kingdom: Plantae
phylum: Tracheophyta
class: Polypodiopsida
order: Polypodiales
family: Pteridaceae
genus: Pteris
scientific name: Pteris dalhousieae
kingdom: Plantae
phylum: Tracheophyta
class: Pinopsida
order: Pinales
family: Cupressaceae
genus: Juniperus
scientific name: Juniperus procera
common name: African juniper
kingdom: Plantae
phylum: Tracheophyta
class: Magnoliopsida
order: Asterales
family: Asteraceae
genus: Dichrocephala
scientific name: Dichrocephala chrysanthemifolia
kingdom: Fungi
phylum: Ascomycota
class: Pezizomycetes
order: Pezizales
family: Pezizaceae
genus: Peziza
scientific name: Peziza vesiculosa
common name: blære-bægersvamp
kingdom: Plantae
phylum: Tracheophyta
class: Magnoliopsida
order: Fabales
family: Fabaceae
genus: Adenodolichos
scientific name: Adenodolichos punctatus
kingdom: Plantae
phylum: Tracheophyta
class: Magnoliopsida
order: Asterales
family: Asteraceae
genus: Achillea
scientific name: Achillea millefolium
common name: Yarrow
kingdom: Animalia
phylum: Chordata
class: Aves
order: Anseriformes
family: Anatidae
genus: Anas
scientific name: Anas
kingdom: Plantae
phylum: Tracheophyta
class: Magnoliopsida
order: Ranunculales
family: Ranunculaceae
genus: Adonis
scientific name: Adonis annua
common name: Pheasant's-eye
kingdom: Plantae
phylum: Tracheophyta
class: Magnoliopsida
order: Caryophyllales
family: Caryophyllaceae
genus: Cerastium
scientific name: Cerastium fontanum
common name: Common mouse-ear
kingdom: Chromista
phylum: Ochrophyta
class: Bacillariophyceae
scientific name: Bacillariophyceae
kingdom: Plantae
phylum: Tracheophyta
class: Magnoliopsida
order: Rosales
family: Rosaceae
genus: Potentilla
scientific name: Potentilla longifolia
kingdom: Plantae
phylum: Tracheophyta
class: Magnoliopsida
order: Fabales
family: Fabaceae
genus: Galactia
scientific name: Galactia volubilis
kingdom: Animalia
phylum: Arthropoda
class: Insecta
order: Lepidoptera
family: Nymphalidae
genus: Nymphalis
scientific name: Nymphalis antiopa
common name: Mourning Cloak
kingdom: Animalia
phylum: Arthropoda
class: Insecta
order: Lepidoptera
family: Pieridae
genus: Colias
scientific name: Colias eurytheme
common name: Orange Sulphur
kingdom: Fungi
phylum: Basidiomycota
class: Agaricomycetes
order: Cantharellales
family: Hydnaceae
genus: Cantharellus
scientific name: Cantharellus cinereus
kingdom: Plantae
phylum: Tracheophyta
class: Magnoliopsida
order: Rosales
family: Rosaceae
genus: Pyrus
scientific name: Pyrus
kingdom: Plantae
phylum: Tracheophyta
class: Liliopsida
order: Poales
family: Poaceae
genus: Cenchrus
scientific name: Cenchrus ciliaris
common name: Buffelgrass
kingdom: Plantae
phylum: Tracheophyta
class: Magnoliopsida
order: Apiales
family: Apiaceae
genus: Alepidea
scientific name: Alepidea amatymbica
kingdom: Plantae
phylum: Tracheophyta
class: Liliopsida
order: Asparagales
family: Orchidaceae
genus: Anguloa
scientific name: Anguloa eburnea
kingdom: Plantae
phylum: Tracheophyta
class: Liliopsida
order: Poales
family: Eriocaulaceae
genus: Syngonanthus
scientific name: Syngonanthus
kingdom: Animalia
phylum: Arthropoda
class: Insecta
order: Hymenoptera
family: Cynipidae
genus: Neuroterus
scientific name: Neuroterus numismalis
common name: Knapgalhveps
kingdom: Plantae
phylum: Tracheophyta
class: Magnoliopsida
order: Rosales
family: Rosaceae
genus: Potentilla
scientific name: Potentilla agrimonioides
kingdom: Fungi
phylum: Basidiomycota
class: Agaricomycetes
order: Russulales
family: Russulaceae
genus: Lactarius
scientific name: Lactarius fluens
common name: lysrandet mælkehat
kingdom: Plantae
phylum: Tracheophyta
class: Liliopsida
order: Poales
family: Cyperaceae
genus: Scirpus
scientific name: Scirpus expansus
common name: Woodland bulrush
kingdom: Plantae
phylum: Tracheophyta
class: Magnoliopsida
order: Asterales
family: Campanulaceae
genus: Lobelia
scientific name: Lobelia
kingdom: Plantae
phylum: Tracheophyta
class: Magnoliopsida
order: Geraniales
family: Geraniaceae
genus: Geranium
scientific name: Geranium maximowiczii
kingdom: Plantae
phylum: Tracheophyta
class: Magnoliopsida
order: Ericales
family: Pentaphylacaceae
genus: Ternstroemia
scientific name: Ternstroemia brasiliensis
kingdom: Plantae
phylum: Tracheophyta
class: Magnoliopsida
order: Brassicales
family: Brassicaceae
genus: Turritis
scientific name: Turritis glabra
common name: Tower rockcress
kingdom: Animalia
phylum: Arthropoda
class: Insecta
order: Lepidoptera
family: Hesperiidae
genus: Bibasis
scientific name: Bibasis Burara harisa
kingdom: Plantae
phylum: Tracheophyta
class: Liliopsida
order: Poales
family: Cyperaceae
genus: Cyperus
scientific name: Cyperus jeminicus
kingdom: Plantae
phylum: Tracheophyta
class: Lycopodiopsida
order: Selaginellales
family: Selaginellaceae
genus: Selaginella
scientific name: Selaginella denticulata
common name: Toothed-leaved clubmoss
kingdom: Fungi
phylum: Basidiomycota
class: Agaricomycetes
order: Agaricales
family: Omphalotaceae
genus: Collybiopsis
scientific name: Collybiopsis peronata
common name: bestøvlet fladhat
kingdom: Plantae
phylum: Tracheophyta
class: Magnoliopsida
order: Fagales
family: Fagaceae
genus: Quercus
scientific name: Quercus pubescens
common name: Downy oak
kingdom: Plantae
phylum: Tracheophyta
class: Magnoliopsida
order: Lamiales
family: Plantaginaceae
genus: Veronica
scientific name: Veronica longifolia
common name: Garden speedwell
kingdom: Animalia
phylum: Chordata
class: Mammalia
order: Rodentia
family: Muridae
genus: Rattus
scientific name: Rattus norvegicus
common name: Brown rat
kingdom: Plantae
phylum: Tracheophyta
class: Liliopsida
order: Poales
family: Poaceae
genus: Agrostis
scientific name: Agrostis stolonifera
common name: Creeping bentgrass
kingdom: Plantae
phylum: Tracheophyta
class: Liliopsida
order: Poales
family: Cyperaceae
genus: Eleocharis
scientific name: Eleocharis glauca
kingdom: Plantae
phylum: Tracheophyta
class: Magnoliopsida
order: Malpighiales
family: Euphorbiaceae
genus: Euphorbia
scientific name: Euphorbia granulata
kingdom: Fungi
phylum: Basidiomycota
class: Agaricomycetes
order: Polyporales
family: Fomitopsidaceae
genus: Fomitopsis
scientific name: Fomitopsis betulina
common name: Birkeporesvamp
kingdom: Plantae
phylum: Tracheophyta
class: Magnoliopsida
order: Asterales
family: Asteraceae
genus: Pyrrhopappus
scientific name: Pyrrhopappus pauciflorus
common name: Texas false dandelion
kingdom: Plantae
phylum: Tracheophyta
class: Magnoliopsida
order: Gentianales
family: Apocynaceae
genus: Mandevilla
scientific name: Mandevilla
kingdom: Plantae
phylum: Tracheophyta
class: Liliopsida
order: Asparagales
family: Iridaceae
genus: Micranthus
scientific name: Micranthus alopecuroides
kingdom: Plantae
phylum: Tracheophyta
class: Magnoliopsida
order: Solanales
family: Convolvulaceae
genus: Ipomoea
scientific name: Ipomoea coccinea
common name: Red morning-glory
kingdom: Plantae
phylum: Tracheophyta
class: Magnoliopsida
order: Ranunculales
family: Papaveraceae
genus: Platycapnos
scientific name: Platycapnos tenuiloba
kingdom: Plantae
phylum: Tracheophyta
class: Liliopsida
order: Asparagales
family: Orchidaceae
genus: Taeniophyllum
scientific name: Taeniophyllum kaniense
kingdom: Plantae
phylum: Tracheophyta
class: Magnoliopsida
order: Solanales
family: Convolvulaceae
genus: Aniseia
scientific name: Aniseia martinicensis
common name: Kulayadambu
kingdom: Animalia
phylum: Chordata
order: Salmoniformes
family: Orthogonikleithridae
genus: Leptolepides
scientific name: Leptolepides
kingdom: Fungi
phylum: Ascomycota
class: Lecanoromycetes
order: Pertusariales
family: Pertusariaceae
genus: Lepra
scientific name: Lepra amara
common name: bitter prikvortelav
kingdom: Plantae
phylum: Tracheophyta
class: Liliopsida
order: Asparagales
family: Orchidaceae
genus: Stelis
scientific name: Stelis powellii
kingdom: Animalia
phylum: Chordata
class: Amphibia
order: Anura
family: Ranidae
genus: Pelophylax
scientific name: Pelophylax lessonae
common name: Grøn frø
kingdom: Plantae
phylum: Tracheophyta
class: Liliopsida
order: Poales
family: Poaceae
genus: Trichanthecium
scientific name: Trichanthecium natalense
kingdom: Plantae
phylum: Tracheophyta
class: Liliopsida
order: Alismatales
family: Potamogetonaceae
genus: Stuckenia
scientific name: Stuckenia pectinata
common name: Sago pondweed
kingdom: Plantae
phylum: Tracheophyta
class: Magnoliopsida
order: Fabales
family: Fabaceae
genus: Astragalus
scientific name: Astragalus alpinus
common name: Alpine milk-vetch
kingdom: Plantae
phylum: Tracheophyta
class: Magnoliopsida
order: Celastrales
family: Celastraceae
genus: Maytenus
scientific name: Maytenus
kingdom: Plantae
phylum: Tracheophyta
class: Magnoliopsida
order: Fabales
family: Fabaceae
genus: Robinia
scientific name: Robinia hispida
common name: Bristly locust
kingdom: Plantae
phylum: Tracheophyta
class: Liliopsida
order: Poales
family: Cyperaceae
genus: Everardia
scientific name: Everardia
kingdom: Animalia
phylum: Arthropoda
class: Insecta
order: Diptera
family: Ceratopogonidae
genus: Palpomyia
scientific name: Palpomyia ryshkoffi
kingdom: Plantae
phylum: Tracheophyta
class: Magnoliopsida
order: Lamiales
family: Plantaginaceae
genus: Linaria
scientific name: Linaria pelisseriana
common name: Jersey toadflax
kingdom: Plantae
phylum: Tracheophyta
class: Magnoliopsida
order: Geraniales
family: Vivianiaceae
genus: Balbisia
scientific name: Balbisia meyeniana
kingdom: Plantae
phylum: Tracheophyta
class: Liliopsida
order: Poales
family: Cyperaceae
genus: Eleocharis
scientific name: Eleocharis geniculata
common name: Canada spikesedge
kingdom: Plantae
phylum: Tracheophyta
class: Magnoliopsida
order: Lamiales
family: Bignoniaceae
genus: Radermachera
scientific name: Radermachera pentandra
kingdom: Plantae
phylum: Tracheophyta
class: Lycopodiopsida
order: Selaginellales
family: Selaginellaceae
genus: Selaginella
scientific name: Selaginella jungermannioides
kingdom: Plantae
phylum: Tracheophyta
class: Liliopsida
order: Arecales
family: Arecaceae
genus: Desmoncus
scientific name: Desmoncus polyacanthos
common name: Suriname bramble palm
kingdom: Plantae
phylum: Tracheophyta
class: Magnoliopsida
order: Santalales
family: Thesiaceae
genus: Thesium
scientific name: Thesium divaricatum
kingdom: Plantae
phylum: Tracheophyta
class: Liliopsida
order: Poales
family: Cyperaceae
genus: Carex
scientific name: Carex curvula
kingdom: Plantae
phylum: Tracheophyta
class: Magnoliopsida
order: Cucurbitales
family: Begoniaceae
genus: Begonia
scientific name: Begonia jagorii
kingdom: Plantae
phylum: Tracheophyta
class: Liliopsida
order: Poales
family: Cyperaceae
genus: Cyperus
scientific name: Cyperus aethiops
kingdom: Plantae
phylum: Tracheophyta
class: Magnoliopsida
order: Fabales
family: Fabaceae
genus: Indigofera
■ ■ ■
▸ **EXERCISE**:
Output every line from the one containing "genus: Begonia" through the last line of the entries above as a JSON list of strings, one string per line, with blank lines omitted.

▸ **PROBLEM SOLUTION**:
[
  "genus: Begonia",
  "scientific name: Begonia jagorii",
  "kingdom: Plantae",
  "phylum: Tracheophyta",
  "class: Liliopsida",
  "order: Poales",
  "family: Cyperaceae",
  "genus: Cyperus",
  "scientific name: Cyperus aethiops",
  "kingdom: Plantae",
  "phylum: Tracheophyta",
  "class: Magnoliopsida",
  "order: Fabales",
  "family: Fabaceae",
  "genus: Indigofera"
]